I did not think about this much, it came to me in meditation Saturday and I thought I had another week to think, and besides we are not supposed to be thinking when we meditate, just watching the thoughts, so I put aside the pen and paper and now on this victorious Wednesday morning I have forgotten all the grandness, recall only the most basic.

What I want to propose is that this week we all hold something. Hold something for ten minutes, or it could be fifteen and you could get by on five or seven, but for the sake of uniformity, let’s say ten. I do not mean something like an idea, a belief. I do not mean holding someone in our thoughts. I mean literally taking the five fingers of your right or left hand, picking up an object and holding it.

Let your fingers clutch, let your palm get sweaty, caress the front and the back of the object. You can move the object up and down your arm, if you want, rub it along your chest, squeeze it in your armpit. Do not taste it, do not smell it, and if you put it near your ear, for our ears are very sensuous, try not to listen.
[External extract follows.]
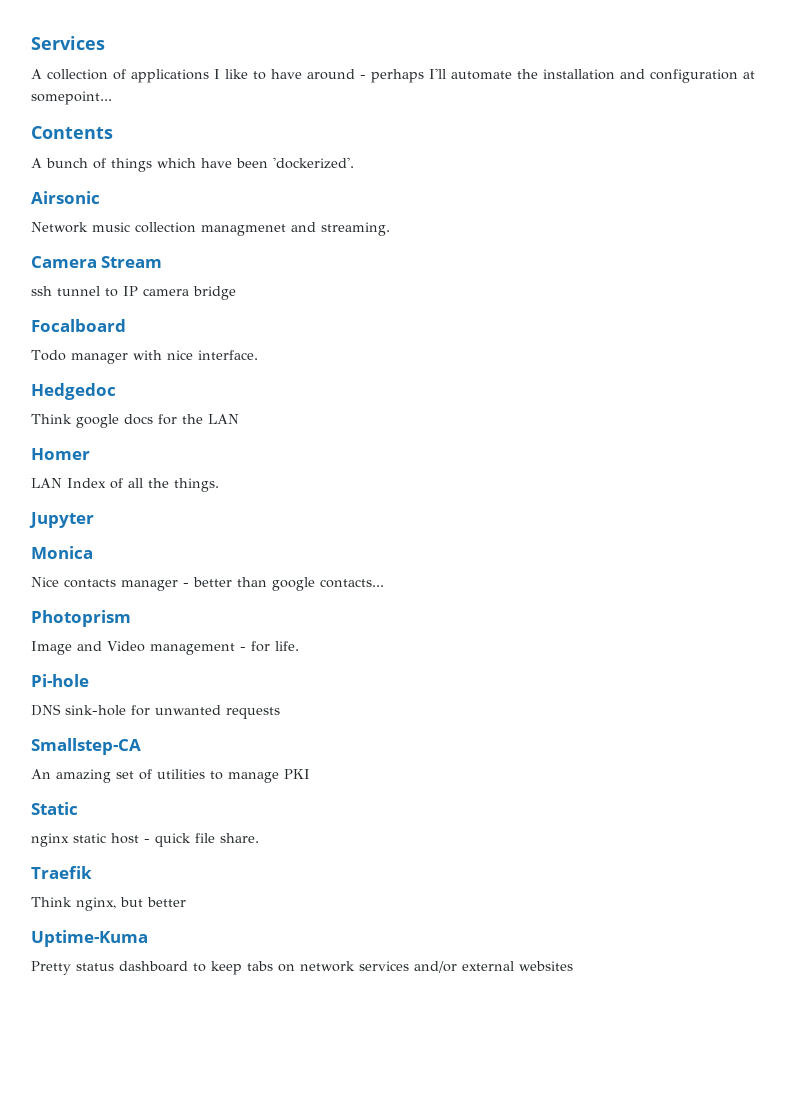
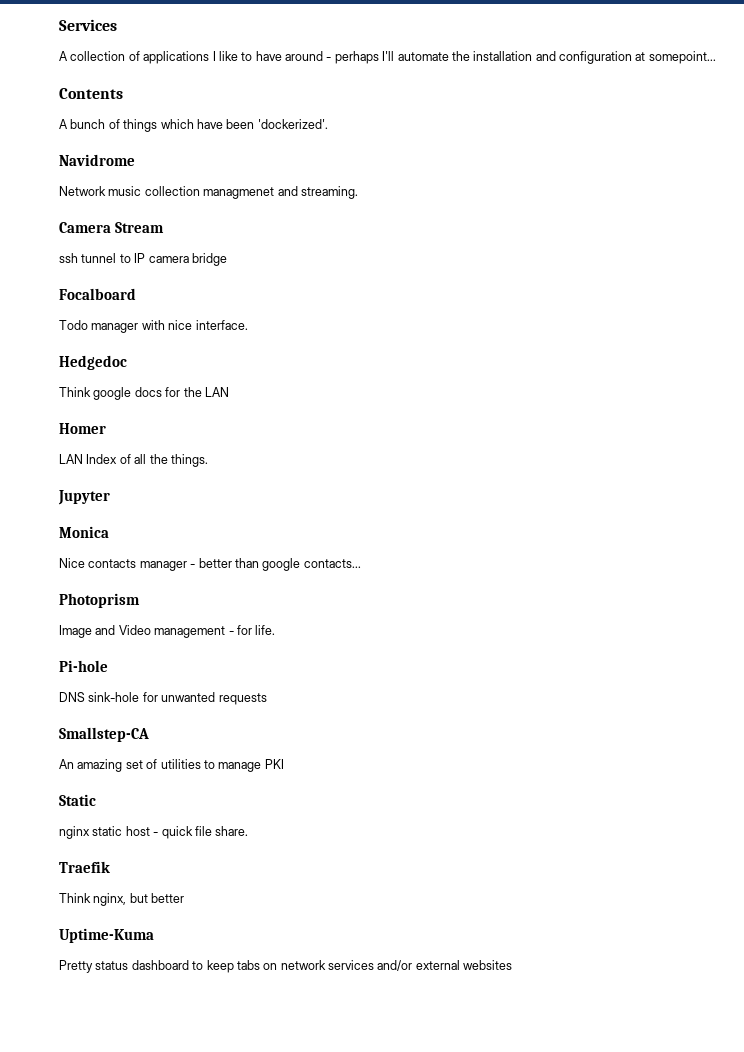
[31,191,100,204] Airsonic -> [59,154,135,166] Navidrome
Only feel what it has to say.

The object can be something ordinary, like a toothbrush, or exotic, like a tube of toothpaste.  This morning it feels like everything is exotic, doesn’t it? Hold the piece. Then write about it.

As an exercise, I’d suggest that you put the piece behind you while you write, that you do not look at it. Write from the feeling, from the sensation that was picked up by your finger cells.

The object should not be living, breathing, but it can be of nature, does not have to be – pardon the expression – manmade. Your choosing is your own, you can pick up something off your desktop, or you take time to think about what you want to hold. It doesn’t matter.

If this seems lame and too lucy goosey it doesn’t matter. Just hold something, and hold on to it when you write.  Ten minutes holding, then go.